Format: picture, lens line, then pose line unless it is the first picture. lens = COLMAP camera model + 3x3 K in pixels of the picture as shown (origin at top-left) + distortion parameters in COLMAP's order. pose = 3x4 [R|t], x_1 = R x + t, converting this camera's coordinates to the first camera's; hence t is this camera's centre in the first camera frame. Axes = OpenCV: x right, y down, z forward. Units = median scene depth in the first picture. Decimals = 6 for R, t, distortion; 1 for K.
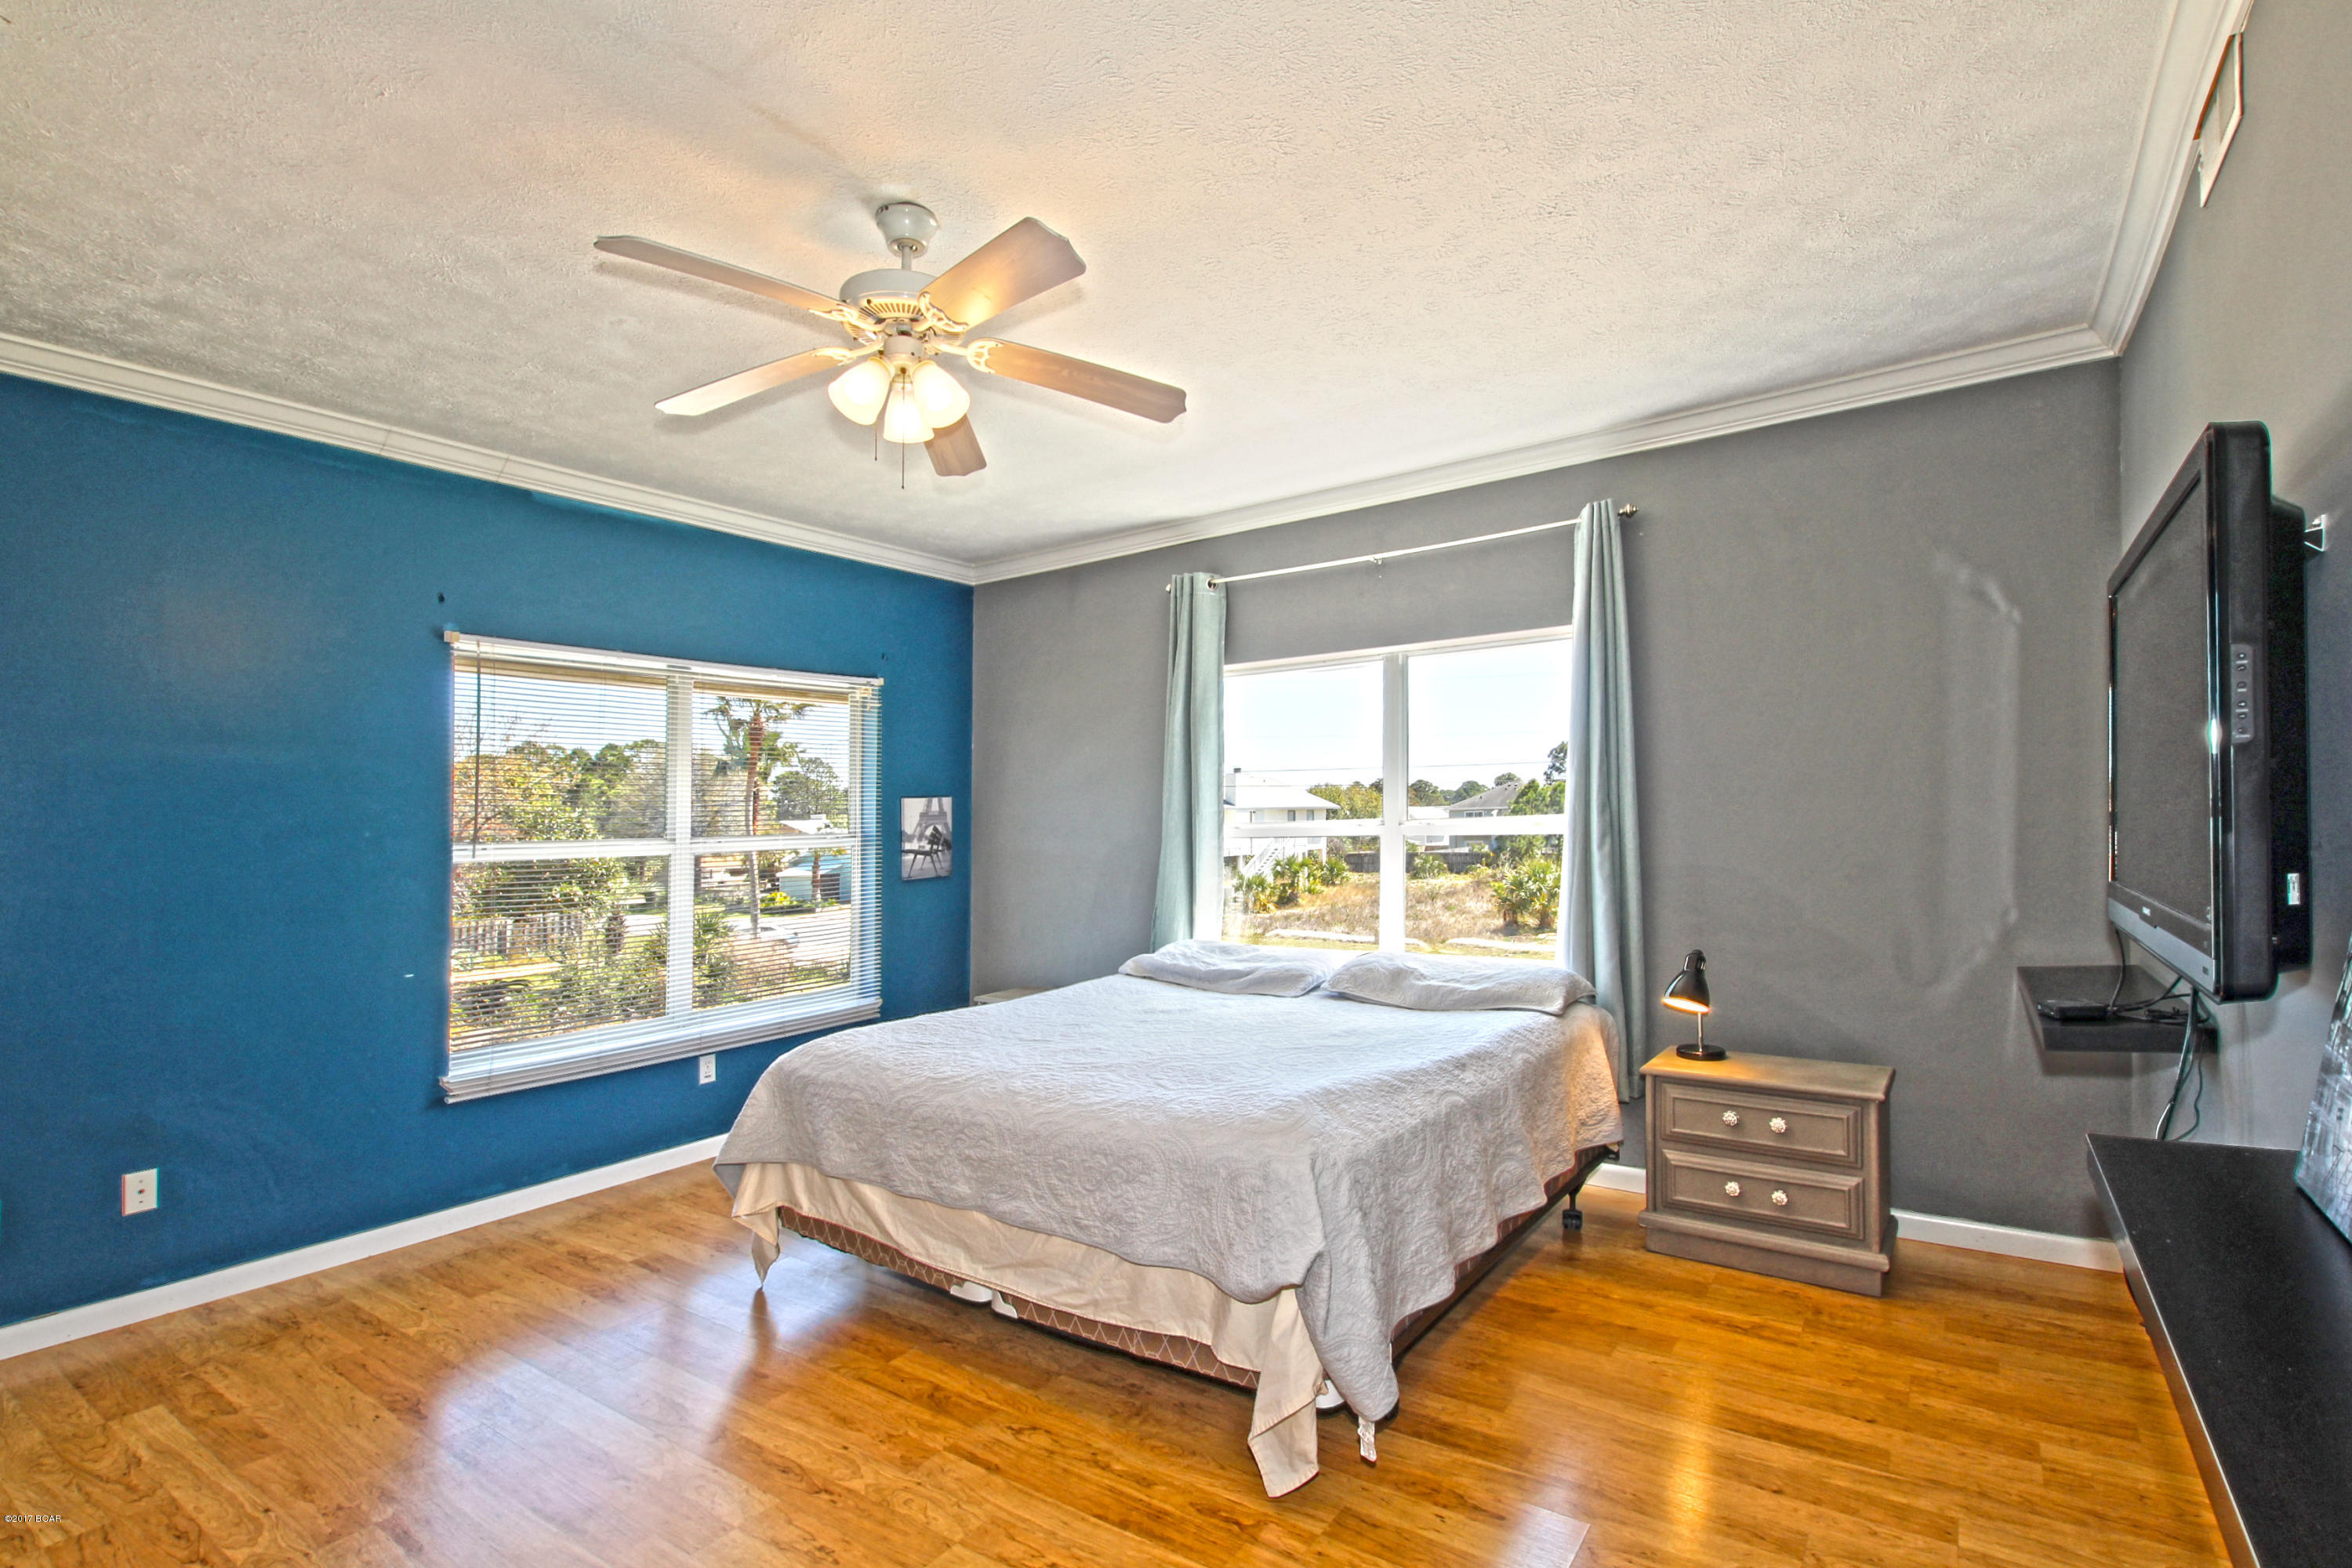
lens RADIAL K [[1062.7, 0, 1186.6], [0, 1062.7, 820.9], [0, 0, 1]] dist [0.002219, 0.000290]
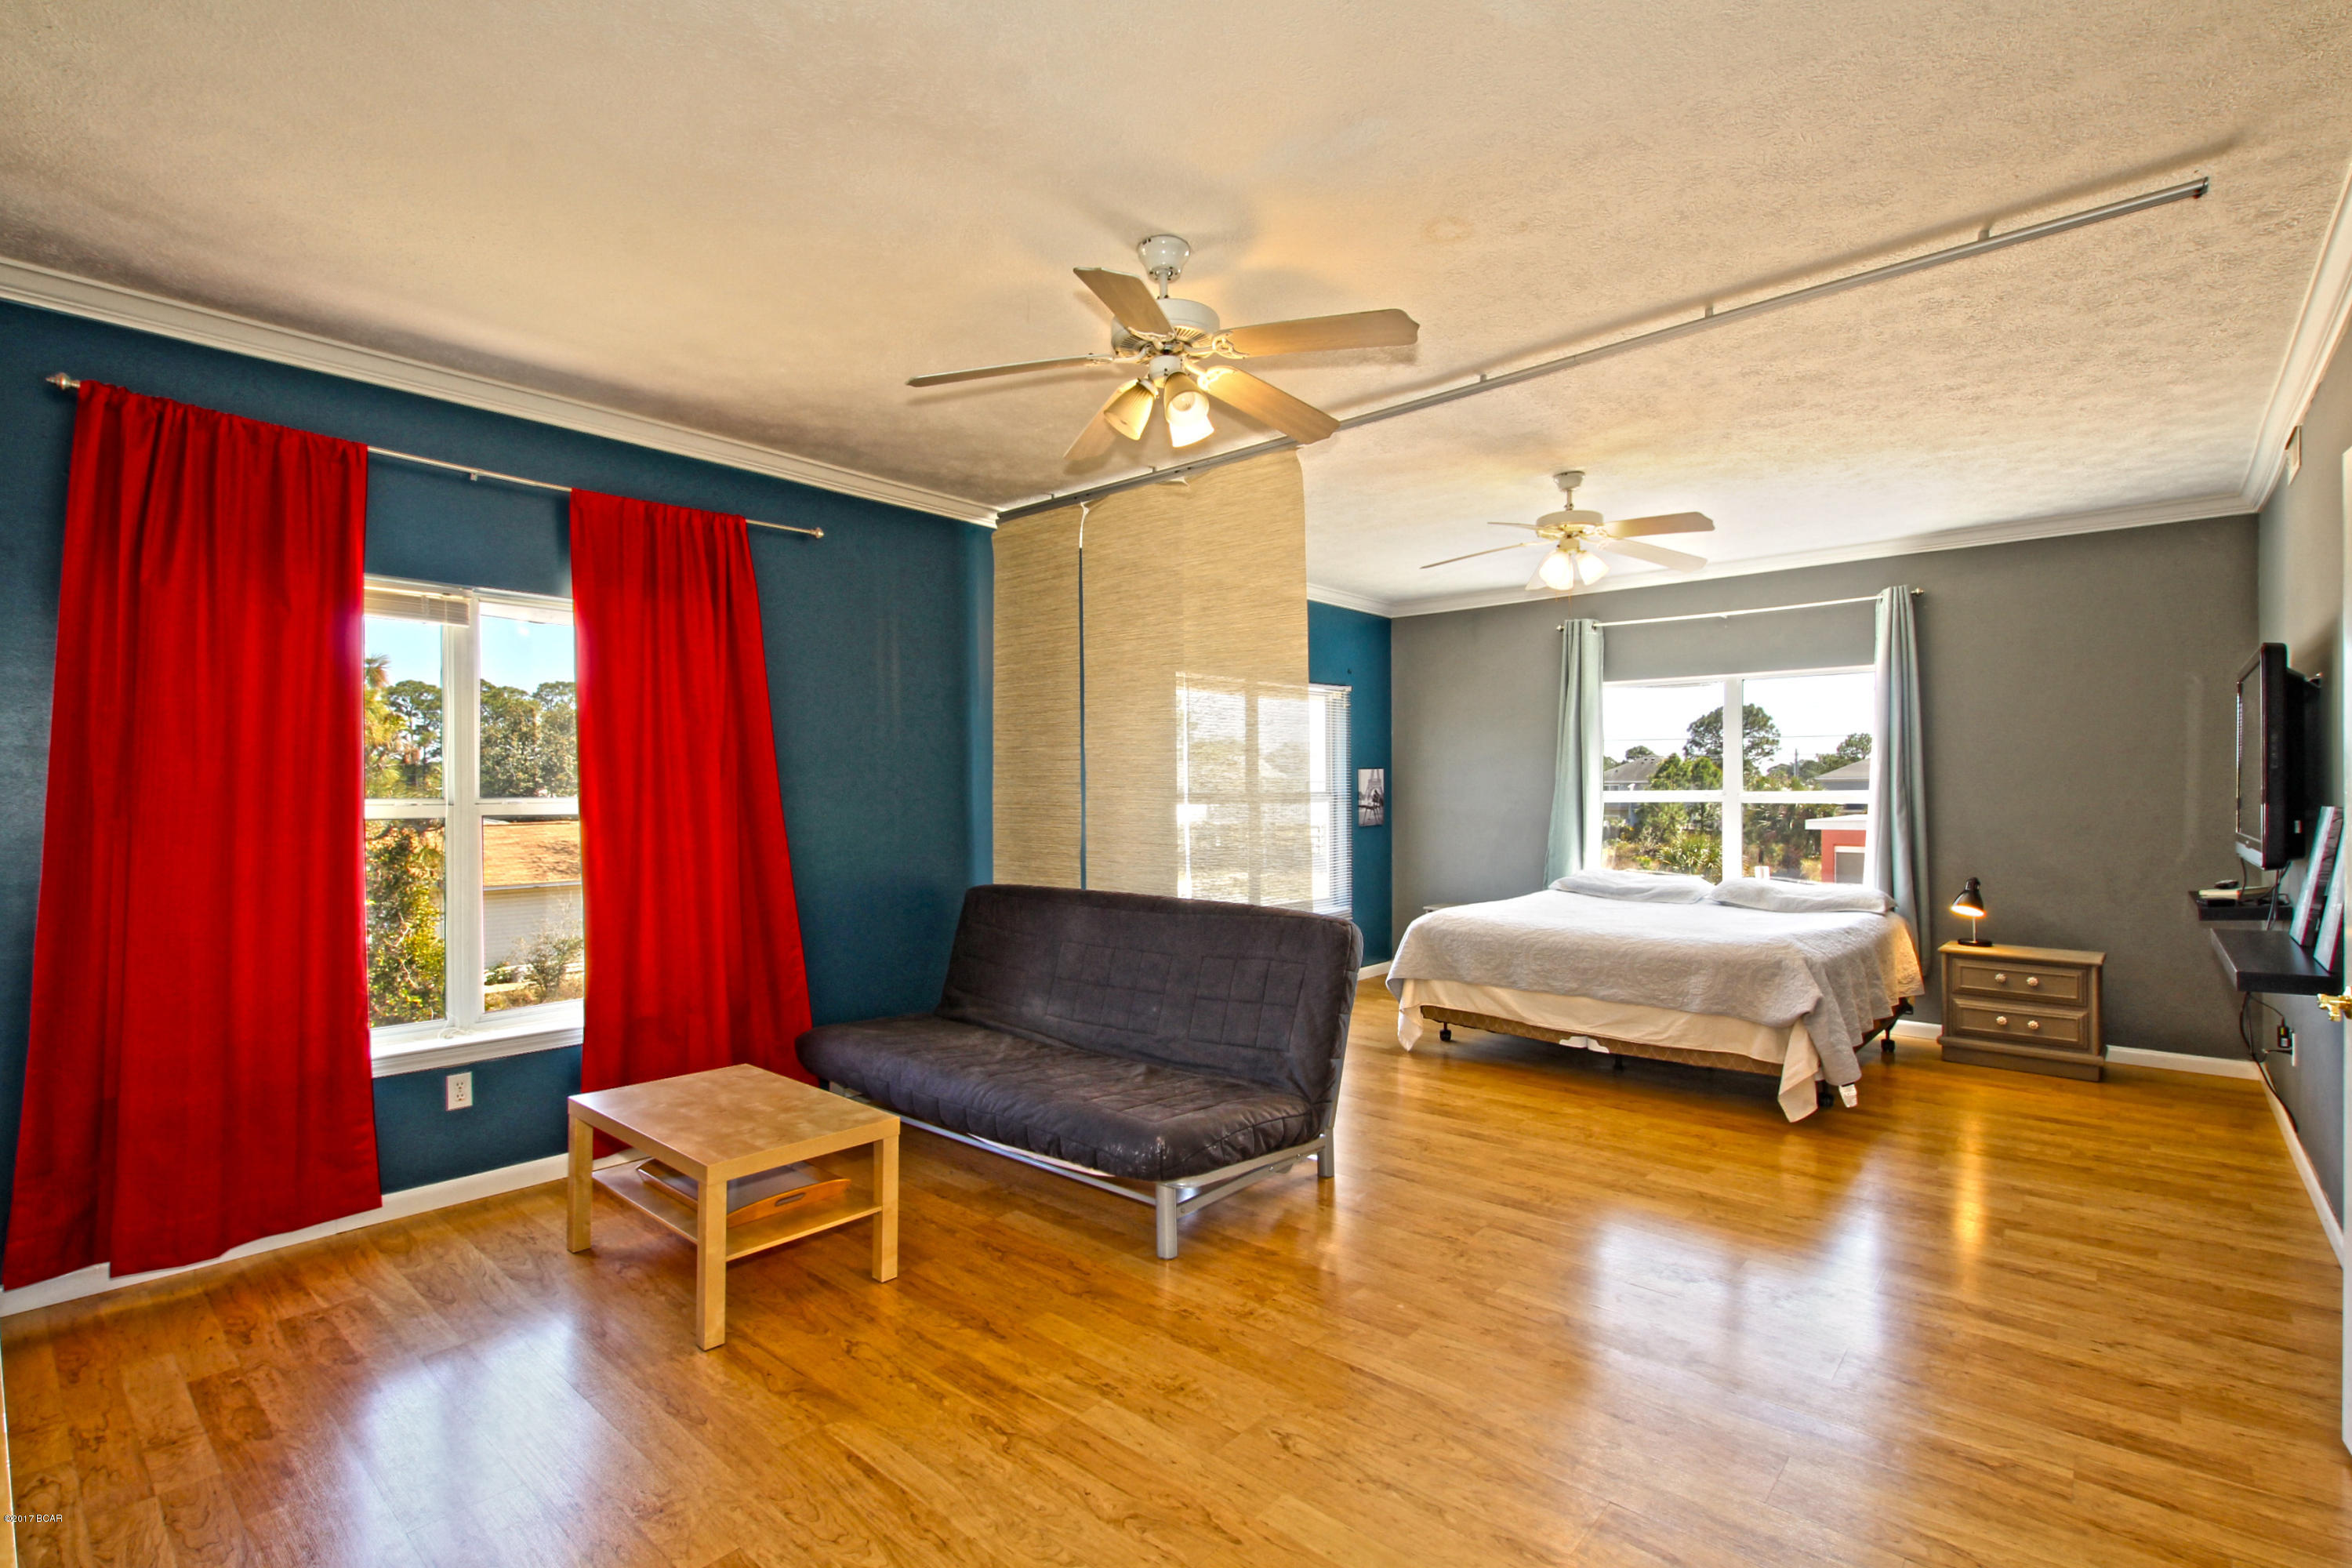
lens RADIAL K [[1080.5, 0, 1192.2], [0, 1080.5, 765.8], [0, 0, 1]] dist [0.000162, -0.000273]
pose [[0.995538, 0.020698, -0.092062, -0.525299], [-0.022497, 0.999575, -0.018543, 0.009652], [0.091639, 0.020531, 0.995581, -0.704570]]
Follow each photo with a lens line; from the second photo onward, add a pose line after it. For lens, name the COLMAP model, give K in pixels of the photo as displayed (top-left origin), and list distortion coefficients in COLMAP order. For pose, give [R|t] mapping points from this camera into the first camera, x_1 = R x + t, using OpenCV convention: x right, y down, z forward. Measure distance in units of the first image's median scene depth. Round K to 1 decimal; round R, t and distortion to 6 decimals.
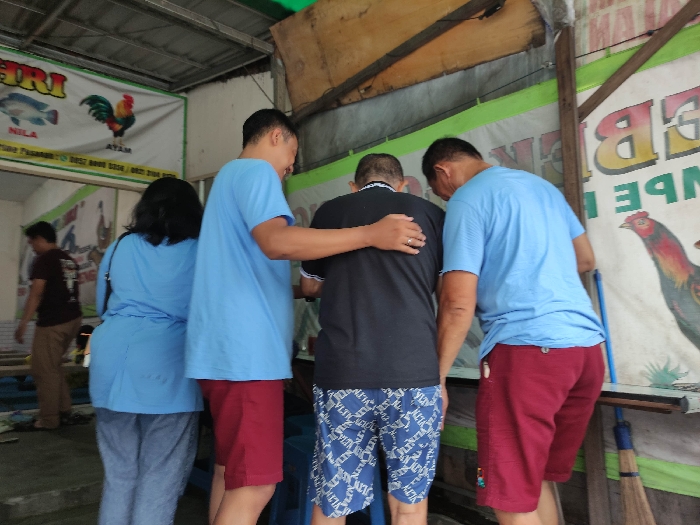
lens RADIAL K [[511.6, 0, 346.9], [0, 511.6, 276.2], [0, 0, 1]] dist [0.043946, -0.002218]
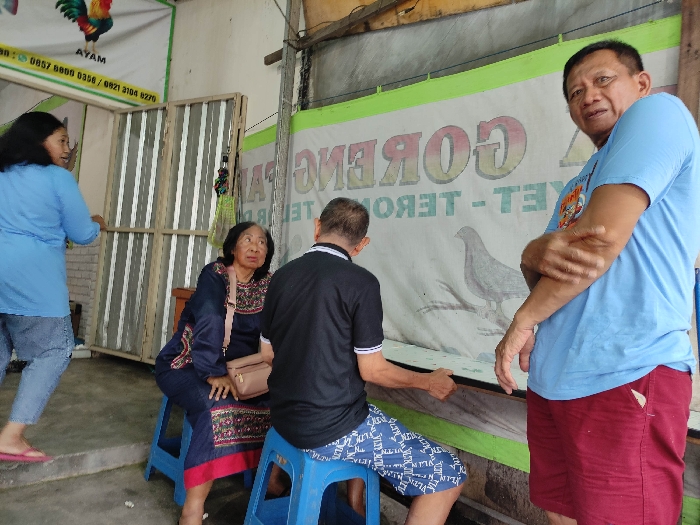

## WORK TASK
Please copy the entries above exactly, from their first line through the line that contains "0.020531, 0.995581, -0.704570]]", and leave the pictures out of your answer.

## RESPONSE BELOW
Format: picture, lens line, then pose line unless it is the first picture. lens = COLMAP camera model + 3x3 K in pixels of the picture as shown (origin at top-left) + distortion parameters in COLMAP's order. pose = 3x4 [R|t], x_1 = R x + t, converting this camera's coordinates to the first camera's; hence t is this camera's centre in the first camera frame. Axes = OpenCV: x right, y down, z forward. Units = median scene depth in the first picture. Decimals = 6 for R, t, distortion; 1 for K.
lens RADIAL K [[1062.7, 0, 1186.6], [0, 1062.7, 820.9], [0, 0, 1]] dist [0.002219, 0.000290]
lens RADIAL K [[1080.5, 0, 1192.2], [0, 1080.5, 765.8], [0, 0, 1]] dist [0.000162, -0.000273]
pose [[0.995538, 0.020698, -0.092062, -0.525299], [-0.022497, 0.999575, -0.018543, 0.009652], [0.091639, 0.020531, 0.995581, -0.704570]]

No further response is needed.